What is required:
Please return each of the entries that follow, unchanged in every word.

[Records excerpted from a collection]
________________________________________
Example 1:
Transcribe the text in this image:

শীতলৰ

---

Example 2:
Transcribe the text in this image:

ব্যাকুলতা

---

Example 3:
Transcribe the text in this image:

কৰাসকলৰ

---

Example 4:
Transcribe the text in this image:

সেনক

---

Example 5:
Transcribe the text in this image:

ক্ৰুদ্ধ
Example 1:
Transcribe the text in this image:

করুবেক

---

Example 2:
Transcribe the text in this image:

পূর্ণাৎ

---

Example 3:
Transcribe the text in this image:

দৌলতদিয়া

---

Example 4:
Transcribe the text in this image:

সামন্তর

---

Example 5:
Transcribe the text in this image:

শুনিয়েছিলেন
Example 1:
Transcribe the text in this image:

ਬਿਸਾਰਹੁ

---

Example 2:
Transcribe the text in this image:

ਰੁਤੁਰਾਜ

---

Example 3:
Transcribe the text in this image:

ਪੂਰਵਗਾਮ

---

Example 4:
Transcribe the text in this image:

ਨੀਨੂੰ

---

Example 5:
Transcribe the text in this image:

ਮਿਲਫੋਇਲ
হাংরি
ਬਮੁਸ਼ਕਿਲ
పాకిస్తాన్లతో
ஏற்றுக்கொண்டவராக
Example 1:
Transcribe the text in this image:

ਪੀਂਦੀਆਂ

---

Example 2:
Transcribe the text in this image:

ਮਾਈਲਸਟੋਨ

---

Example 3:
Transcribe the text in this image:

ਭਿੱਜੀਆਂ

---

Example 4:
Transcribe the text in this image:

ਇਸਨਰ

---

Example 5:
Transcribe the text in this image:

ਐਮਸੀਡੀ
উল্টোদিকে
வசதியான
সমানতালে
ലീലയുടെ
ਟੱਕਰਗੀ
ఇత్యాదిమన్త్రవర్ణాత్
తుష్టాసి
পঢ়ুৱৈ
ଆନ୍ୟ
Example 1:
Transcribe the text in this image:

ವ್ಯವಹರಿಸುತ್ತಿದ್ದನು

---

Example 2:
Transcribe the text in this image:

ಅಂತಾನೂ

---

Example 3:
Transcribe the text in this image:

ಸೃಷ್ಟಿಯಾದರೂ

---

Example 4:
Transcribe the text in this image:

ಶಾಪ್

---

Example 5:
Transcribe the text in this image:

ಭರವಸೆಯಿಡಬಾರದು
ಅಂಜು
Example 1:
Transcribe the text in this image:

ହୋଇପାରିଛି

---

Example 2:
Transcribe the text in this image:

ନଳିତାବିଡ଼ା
________________________________________
Answer to the problem:
Example 1:
Transcribe the text in this image:

শীতলৰ

---

Example 2:
Transcribe the text in this image:

ব্যাকুলতা

---

Example 3:
Transcribe the text in this image:

কৰাসকলৰ

---

Example 4:
Transcribe the text in this image:

সেনক

---

Example 5:
Transcribe the text in this image:

ক্ৰুদ্ধ
Example 1:
Transcribe the text in this image:

করুবেক

---

Example 2:
Transcribe the text in this image:

পূর্ণাৎ

---

Example 3:
Transcribe the text in this image:

দৌলতদিয়া

---

Example 4:
Transcribe the text in this image:

সামন্তর

---

Example 5:
Transcribe the text in this image:

শুনিয়েছিলেন
Example 1:
Transcribe the text in this image:

ਬਿਸਾਰਹੁ

---

Example 2:
Transcribe the text in this image:

ਰੁਤੁਰਾਜ

---

Example 3:
Transcribe the text in this image:

ਪੂਰਵਗਾਮ

---

Example 4:
Transcribe the text in this image:

ਨੀਨੂੰ

---

Example 5:
Transcribe the text in this image:

ਮਿਲਫੋਇਲ
হাংরি
ਬਮੁਸ਼ਕਿਲ
పాకిస్తాన్లతో
ஏற்றுக்கொண்டவராக
Example 1:
Transcribe the text in this image:

ਪੀਂਦੀਆਂ

---

Example 2:
Transcribe the text in this image:

ਮਾਈਲਸਟੋਨ

---

Example 3:
Transcribe the text in this image:

ਭਿੱਜੀਆਂ

---

Example 4:
Transcribe the text in this image:

ਇਸਨਰ

---

Example 5:
Transcribe the text in this image:

ਐਮਸੀਡੀ
উল্টোদিকে
வசதியான
সমানতালে
ലീലയുടെ
ਟੱਕਰਗੀ
ఇత్యాదిమన్త్రవర్ణాత్
తుష్టాసి
পঢ়ুৱৈ
ଆନ୍ୟ
Example 1:
Transcribe the text in this image:

ವ್ಯವಹರಿಸುತ್ತಿದ್ದನು

---

Example 2:
Transcribe the text in this image:

ಅಂತಾನೂ

---

Example 3:
Transcribe the text in this image:

ಸೃಷ್ಟಿಯಾದರೂ

---

Example 4:
Transcribe the text in this image:

ಶಾಪ್

---

Example 5:
Transcribe the text in this image:

ಭರವಸೆಯಿಡಬಾರದು
ಅಂಜು
Example 1:
Transcribe the text in this image:

ହୋଇପାରିଛି

---

Example 2:
Transcribe the text in this image:

ନଳିତାବିଡ଼ା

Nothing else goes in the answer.